I am on a train to Sheffield, tapping away at my iPad daintily to avoid the RSI in my right wrist making a resurgence. I’m sitting at a table with a family: a father and two children playing a board game. The box calls it Click n Jump, but I remember it as Frustration when I played it with my brothers as a child.
The rules are simple. Like Ludo, the object is to move your four plastic tokens around the circumference of the board and into a safe zone. The die is encased in a plastic bubble that you press down on to roll, which makes a distinctive popping noise that is great fun for the kids and probably annoying most of the train carriage right now. The eponymous Frustration comes from two factors: you have to pop a six before you can move a piece, and if your piece lands on an opposing player’s, it sends their piece back to the start. It’s a game of false starts, setbacks, and of course, luck.
I used to love board games when I was young. My favourite was Mouse Trap: gradually setting the trap around the board, the anticipation of someone triggering it, the disappointment of the pieces not aligning properly and the Rube Goldberg machine collapsing as the green ball failed to launch the diver. As well as Mouse Trap, my brothers and I would play Monopoly, Cluedo, Connect 4, Game of Life, each ending prematurely as someone was accused of cheating or unfairly punishing another. One of us would storm away from the board, usually admonishing “you’re sly!” Nowadays, it’s called ragequitting. As it once said on the box of Trivial Pursuit, “what mighty contests arise over such trivial things”.
The greatest strength of board games is their meaninglessness. They don’t matter while you are playing, and they matter even less when you’re done. The only record of your play (apart from the lasting resentment of You’re sly!) is the faint outline of the last Yahtzee scores on a pad of paper. I miss the ephemerality of such games. It used to be the case with classic videogames as well: the Mega Drive lacked persistent memory except for battery backup in some cartridges, and every new game was a blank slate. Now, everything contributes to an endless ticker tape of statistics. I just finished replaying Bayonetta on the Wii U before tackling the sequel, and I missed all the weapons and techniques I had unlocked on the 360 version, the high scores. Yet the game was exactly the same! It was just as good, if not better without having the crutch of accessories. I deliberately wanted to experience Bayonetta afresh because my judgment was clouded by those fifty hours of accumulated play. (Spoiler: it is still amazing.)

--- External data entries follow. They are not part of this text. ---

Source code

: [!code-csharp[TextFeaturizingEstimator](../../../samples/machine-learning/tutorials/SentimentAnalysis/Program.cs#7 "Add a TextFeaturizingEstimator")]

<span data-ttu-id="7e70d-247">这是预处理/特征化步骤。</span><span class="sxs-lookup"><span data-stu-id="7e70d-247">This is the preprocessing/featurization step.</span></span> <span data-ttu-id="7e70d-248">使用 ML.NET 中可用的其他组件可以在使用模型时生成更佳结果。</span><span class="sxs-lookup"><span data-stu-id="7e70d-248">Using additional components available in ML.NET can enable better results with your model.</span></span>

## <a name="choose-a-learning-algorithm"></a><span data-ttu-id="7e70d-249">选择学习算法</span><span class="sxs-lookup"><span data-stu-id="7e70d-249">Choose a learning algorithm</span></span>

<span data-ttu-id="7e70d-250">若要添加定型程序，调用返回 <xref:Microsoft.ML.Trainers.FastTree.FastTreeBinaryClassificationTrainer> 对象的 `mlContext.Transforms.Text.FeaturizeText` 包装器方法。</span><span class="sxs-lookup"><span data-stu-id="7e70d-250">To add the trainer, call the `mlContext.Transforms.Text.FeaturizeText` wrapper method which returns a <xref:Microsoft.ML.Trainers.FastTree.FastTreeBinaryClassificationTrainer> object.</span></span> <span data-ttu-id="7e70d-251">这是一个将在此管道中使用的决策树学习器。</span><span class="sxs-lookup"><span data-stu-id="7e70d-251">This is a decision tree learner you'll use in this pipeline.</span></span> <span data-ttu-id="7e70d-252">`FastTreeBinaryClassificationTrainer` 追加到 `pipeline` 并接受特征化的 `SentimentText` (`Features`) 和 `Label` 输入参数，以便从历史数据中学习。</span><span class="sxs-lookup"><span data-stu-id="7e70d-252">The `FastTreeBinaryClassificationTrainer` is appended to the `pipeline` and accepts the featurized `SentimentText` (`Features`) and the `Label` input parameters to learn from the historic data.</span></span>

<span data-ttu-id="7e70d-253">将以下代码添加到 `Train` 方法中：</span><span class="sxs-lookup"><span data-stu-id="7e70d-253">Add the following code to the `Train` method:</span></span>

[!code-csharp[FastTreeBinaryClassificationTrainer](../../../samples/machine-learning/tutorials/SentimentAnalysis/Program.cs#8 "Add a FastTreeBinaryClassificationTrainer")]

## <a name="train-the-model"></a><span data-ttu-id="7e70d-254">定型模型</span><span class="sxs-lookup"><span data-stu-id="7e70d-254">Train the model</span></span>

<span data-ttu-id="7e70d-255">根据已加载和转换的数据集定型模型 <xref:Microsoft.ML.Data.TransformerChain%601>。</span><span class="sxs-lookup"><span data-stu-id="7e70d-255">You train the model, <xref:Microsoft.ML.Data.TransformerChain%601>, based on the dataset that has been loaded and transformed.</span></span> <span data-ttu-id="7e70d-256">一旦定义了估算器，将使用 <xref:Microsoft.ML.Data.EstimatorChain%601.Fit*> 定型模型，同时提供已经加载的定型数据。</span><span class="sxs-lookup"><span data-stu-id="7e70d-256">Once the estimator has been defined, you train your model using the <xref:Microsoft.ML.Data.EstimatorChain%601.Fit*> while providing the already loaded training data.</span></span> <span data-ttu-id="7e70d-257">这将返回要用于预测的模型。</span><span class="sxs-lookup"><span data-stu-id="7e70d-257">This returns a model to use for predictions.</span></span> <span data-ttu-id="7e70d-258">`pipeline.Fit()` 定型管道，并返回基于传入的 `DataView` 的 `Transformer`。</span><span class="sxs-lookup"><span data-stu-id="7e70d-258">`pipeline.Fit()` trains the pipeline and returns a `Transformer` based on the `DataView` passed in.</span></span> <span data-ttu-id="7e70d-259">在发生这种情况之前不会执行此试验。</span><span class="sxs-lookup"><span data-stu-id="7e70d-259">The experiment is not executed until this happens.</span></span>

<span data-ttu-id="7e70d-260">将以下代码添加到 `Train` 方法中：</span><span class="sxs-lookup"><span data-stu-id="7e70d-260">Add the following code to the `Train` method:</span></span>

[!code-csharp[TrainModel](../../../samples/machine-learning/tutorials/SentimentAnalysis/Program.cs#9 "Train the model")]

We cannot escape our prejudices. Our minds absorb information, reviews, rumours. Even when we think they’re clear, they are more like the Yahtzee pad; as we write new memories the pencil lines warp in the indentations, almost imperceptibly altered. The mental mouse trap has been set, waiting for our prejudices to trigger it. Bayonetta 2 will feel like a masterpiece because Bayonetta is a masterpiece. Frustration is frustrating.
The children are still popping the die, swearing revenge against their father for the setbacks. The young boy says “I hate you!” to his dad, lovingly, for acts that will soon be forgotten. I imagine myself sitting with my brothers, flipping the board, screaming “You’re sly!”. But it is not they who were sly. It was my own mind. It has always been sly.